For instance, given the article about the Heine-Borel theorem (http://en.wikipedia.org/wiki/Heine-Borel_theorem) I'd love to know which articles I'd have to read before it will start to make sense.

About personalized education: I think it's going to be huge, (good human teachers will always be better, but who can afford private sessions with good teachers?). I'm working on it as well.

But you need a lot of knowledge about the domain you're teaching, apart from all the usual technical bagage. Finding co-founders or employees with both these skills is awfully hard.
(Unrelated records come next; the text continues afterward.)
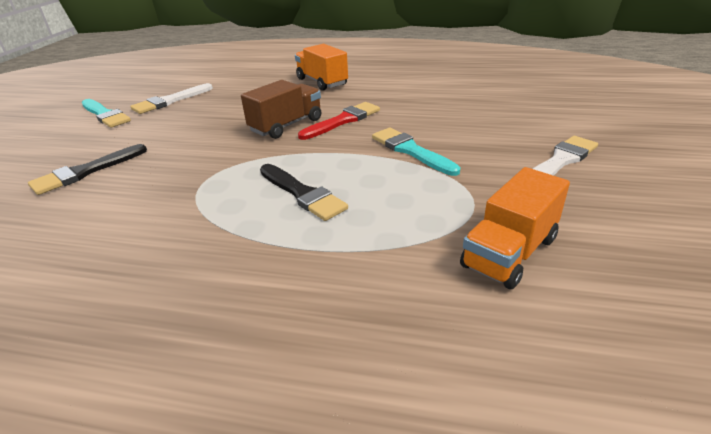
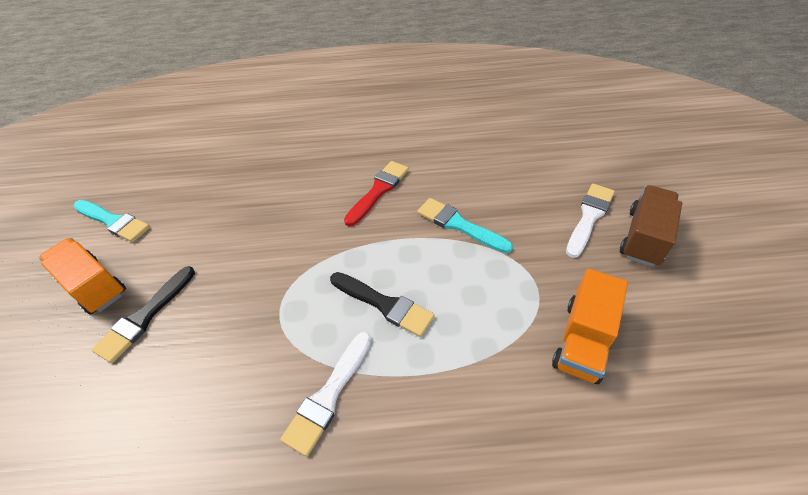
camera: 15 degrees left, 15 degrees up
white brush [130,83,213,114] -> white brush moved to [280,332,372,457]
brown truck [241,80,321,139] -> brown truck moved to [620,185,682,267]
orange truck [295,44,348,91] -> orange truck moved to [39,238,126,315]

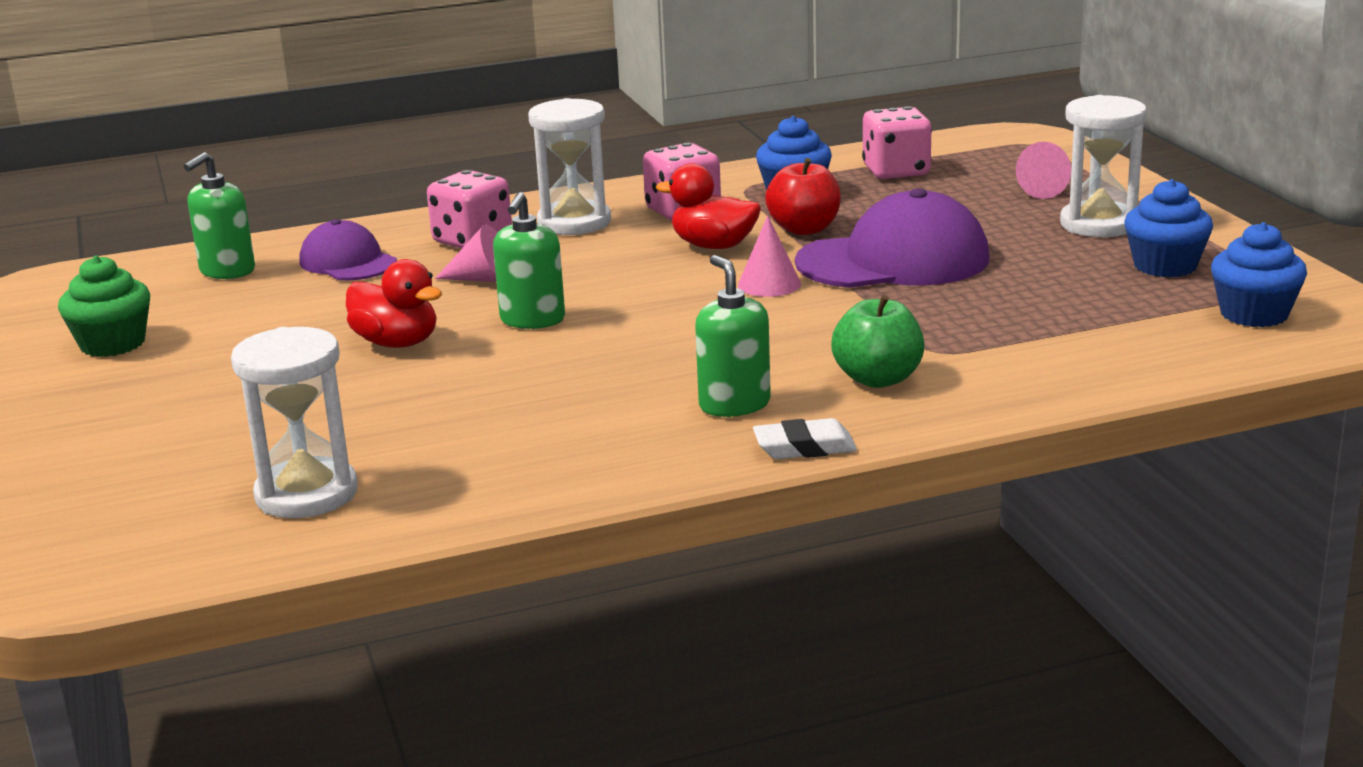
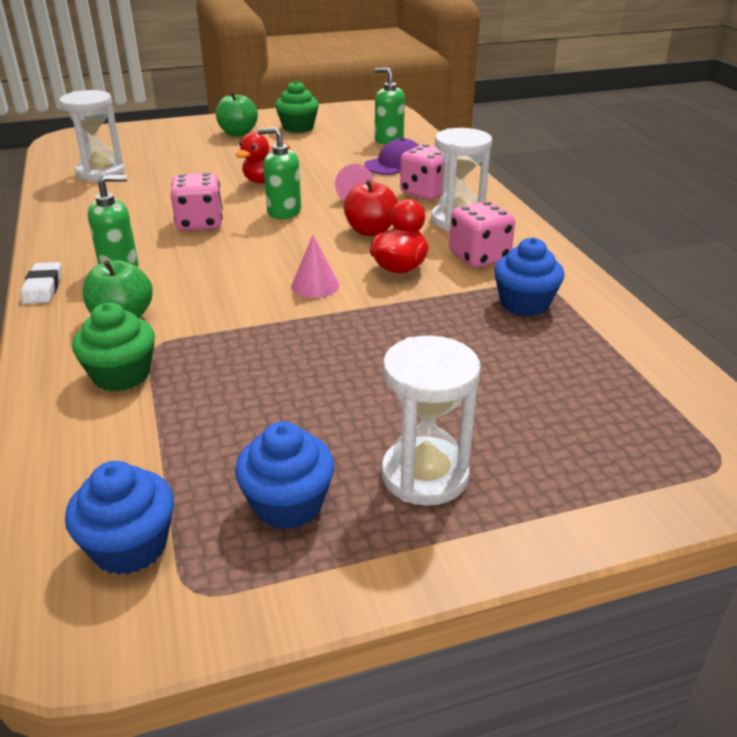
camera: 90 degrees right, 10 degrees up
red apple [765,158,841,235] -> red apple moved to [344,180,398,236]
purple cap [795,188,990,288] -> none
pink dice [862,106,932,179] -> pink dice moved to [170,173,223,231]
pink cone [1016,142,1071,199] -> none
none -> green cupcake [72,303,155,392]
none -> green apple [216,91,258,136]

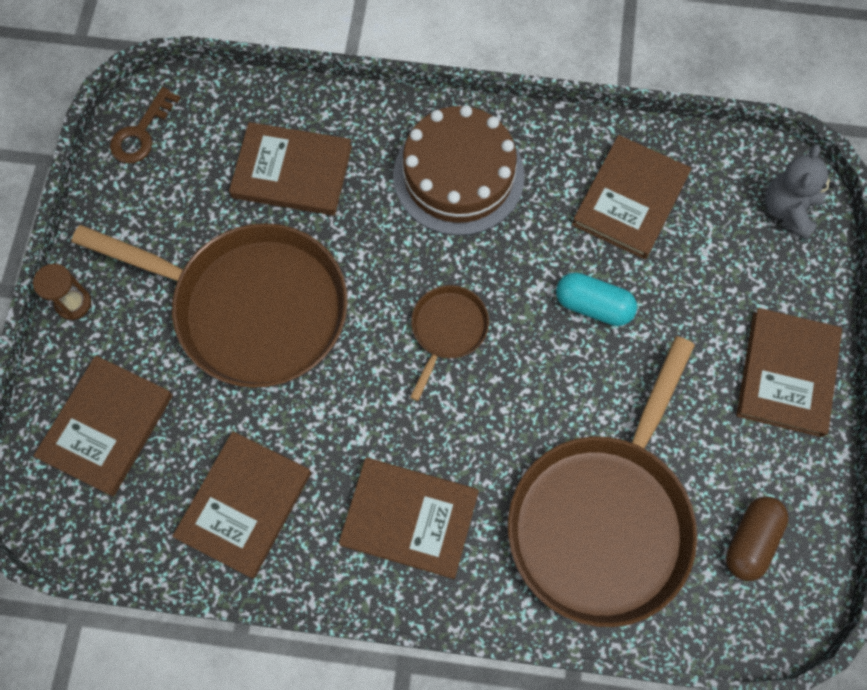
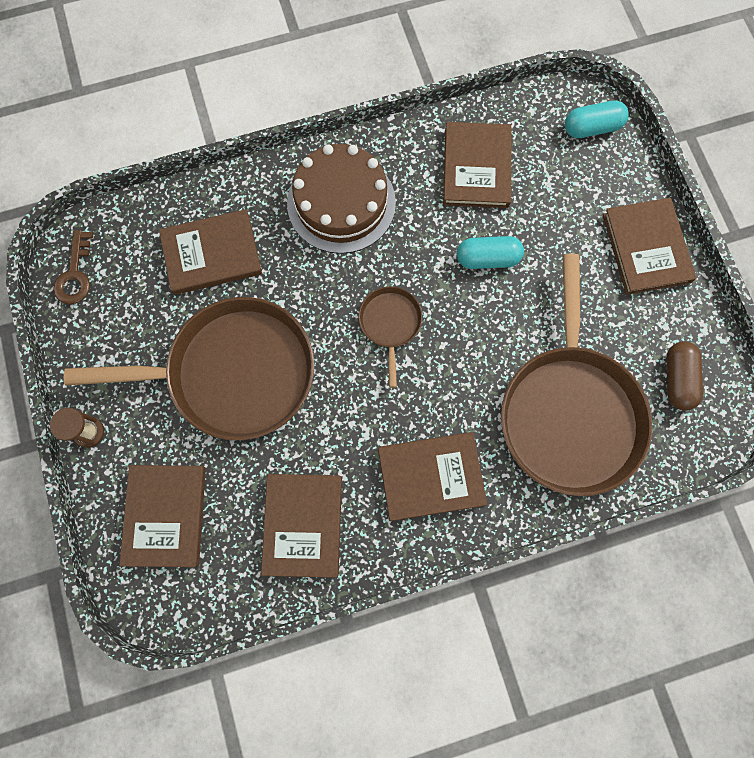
camera: 25 degrees left, 5 degrees up
grey teddy bear [765,144,834,240] -> turquoise capsule [565,100,629,138]

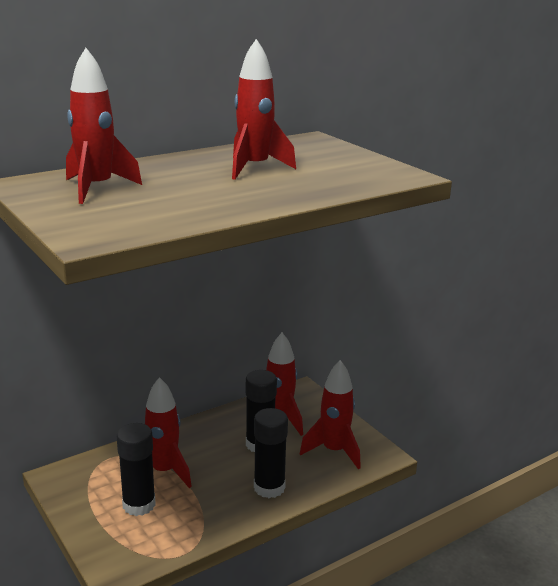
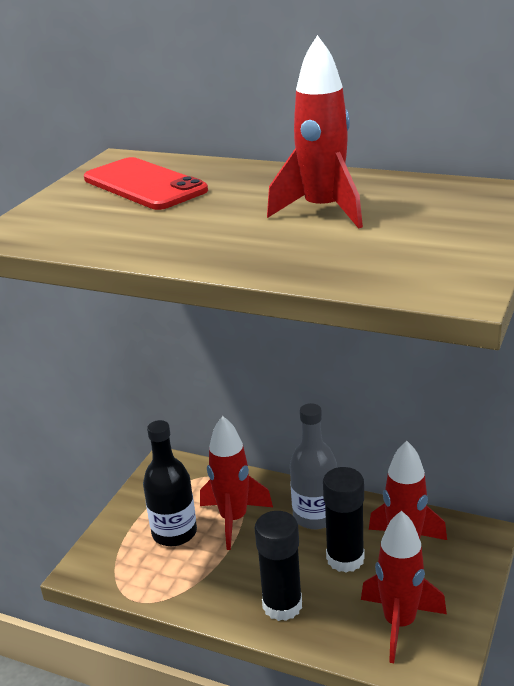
camera: 60 degrees right, 5 degrees up
red rocket [66,48,142,204] -> red phone [84,157,208,210]
black glue stick [117,423,156,516] -> black bottle [143,420,197,546]
none -> grey bottle [290,403,337,529]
With regards to Wikipedia prerequisites: while they aren't explicit, usually they are linked in the article. For the Heine-Borel theorem, I think if you understood the Wikipedia articles subset, Euclidean Space, closed space, bounded set, open cover, compact space, metric space, complete space, and totally bounded you'd be pretty much set. Of course, these articles have their own prerequisites, like set notaiton.


Have a look at this solution I prototyped:

http://www.wikiosity.com


My experience in school indicates that the quality of the teacher makes quality of the lesson. Also different teachers with different styles have different effects on different students. What I would like to see is series of video lessons by various teachers on a given topic in a neatly organized environment. For example, I would love a site that had links for History, Math , Science, etc. Under Math there would be links for Algebra, Geometry, Calculus, etc. Under Calculus there would be links like Differential Calculus in 38 lessons by Dr. Math Guy. Calculus in 3 lessons by Dr. Talks To Fast Calculus in 7362 lessons for slow people etc.

Anyone know of such a place?


I recall (from my overpriced and underutilized psychology degree) that there is some pretty good tests to determnine how people learn... Some people absorb better when listening, some by reading, some people are haptic (hands-on), etc. I think that the challenge is understanding each user enough to be able to personalize the presentation/learning style.

Telling me I need to take 10 minutes of tests for a site to be able to provide value isn't going to be an easy sell.


> Telling me I need to take 10 minutes of tests for a site to be able to provide value isn't going to be an easy sell.

People LOVE those kinds of tests. Just look at all the ones on LiveJournal and OK Cupid. "Tell me about ME!!!"


There is good work being done on intelligent tutors that adjust what they present based on how the student responds.

See for instance: http://www.pitt.edu/~vanlehn/

They have pages of completed projects toward the bottom that may help you generate some ideas.


One element would be the ability to browse topics freely, just like browsing the web. And it would probably be helpful for the "student" to set goals for the tasks. Maybe choose from a set of goals.


Naively I'd say you can't do it without a mind-reader. Someone may not know what they don't know; thus an intelligent agent probes to determine. This is where tutoring/mentoring comes in, but it's never exact, as the instruction from any given person is probably hardly ever the most effective way to get the concept across to someone else's brain.

Just present all the material and they can skip ahead as warranted. But books tend to be better at reinforcement than introduction; e.g. go out in the field with a paleontology dig and you'll probably remember stuff you learn much better because of the associations with all your senses at once.

I often note important but subtle points in material when re-reading on a subject after personal experience, which I missed when reading the same thing previously. In the repeat case I now have references, and the written word causes those experiences to spring forth from whichever compartment of my mind contained them, whereupon I can hold up the new piece of information to see how it fits, compare it to what's already there, add it in, and then pack the whole thing back up.

The best way to teach someone is to get them as engaged as possible through as many avenues into their brain as possible. You can read about elephants all you want but there's no substitute for meeting one in person.